Quand j’y pense aujourd’hui, la musique électronique ou du moins l’interrogation de ce qui il y avait au-delà de ce à quoi j’avais accès en termes de musique, a parcouru toute ma vie. Je me rappelle que mon père utilisait un compresseur dans son atelier, je me rappelle avoir été hypnotisé par ce bourdon et découvrir la richesse harmonique et sonore d’outils pourtant pas destinés en premier lieu à faire de la musique. Durant tout mon parcours j’ai utilisé des outils qui m’ont petit à petit rapproché des musiques électroniques, jusqu’à ce que je découvre concrètement des artistes qui viennent me conforter dans ce goût pour des sons moins conventionnels et notamment plus électroniques.

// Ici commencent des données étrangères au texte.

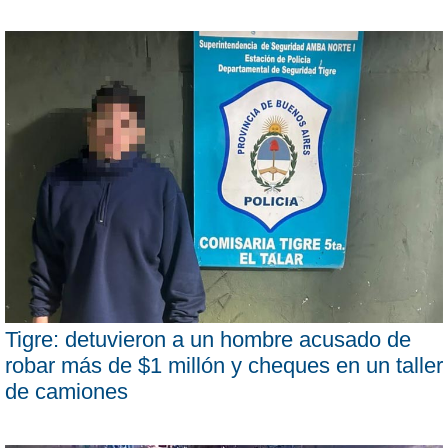
Tigre: detuvieron a un hombre acusado de
robar más de $1 millón y cheques en un taller
de camiones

Je me rappelle aussi d’avoir entendu Andy Stott en concert et me dire que je voulais pouvoir procurer ce genre de sensations à ceux qui écouteraient ma musique, même si dans les faits je ne me suis pas exactement lancé sur cette voie.

Si l’on cite comme référents des artistes comme Jon Hopkins, Floating Points ou Four Tet, trouves-tu cela flatteur, ou au contraire réducteur, voire à côté de la plaque ?

C’est à la fois flatteur, parce que j’apprécie leur travail que je trouve de grande qualité, et réducteur parce que j’ai le sentiment que ma musique va à la fois puiser dans des formats électroniques mais aussi dans le format chanson. L’écriture me semble différente en tout cas, moins linéaire et plus accidentée.

Bien que tu sois basé à Bruxelles, c’est sur un label français, Kowtow Records, que tu as trouvé refuge pour sortir Moira. Ce choix est dicté par une volonté de ne pas se limiter à un marché aussi petit que la Belgique ou par l’absence d’un label belge qui ait réussi à bien comprendre ton projet ?

Je n’ai pas pensé en termes de marché pour être honnête et je pense par ailleurs que plein de labels belges sont capables de rayonner en dehors de leurs frontières ! Je pense à Vlek ou Black Basset Records, entre autres. Après effectivement je n’ai pas rencontré ou trouvé de label avec qui je me sente artistiquement en phase. J’ai rencontré Vincent Leibovitz quand il montait le label Kowtow Records, on s’est très vite entendu musicalement et humainement et j’ai apprécié la démarche esthétique encore naissante du label. Et Vincent a su créer une famille autour du label avec Penelope Antena, Malvina Mesnier, Sébastien Forester, Airsouth, Synthomas et tout un tas d’artistes qui participent à la vie du label.

Tu as commencé Monolithe Noir comme un projet solo, en studio comme en live. Aujourd’hui, on y entend de plus en plus de voix « extérieures », et en live tu te fais accompagner d’un batteur. Comment expliques-tu cela ?

Par la nécessité d’ouvrir les fenêtres et d’aérer le projet. Même si ce projet reste une aventure très solitaire au moment de la conception des titres ç’a été très excitant de confier les bouts de morceaux que j’avais à elsie dx, Peter Broderick et Rozi Plain. Les trois m’ont vraiment surpris tellement ils ont amené les morceaux à des endroits surprenants pour moi. Je suis sûr que les trois étant compositeurs, ils.elles ont dû faire beaucoup efforts pour lâcher prise et accepter que je finalise ces morceaux. Pour cet qui est du live, j’ai mis pas mal de temps pour des raisons pratiques mais aussi artistiques à ouvrir la formule et accueillir un batteur. Je savais que j’en avais envie mais l’exercice était et reste périlleux, il faut créer une vraie rencontre entre des sonorités électroniques et des sensibilités différentes, faire en sorte que tout soit jouable et réinventer certaines parties. L’avantage est qu’on se retrouve constamment face à une machine mouvante et à chaque fois surprenante.

Peux-tu nous parler du mix ?

J’ai toujours un assez fort penchant pour les musiques assez sombres comme on peut l’entendre. Ça ne m’évoque pas des idées noires ou des états dépressifs, ce sont simplement des ambiances dans lesquelles je me sens à mon aise et avec lesquelles je peux facilement faire des ponts avec ma musique. On y trouve quelques morceaux composés après le bug de l'an 2000, mais pas trop.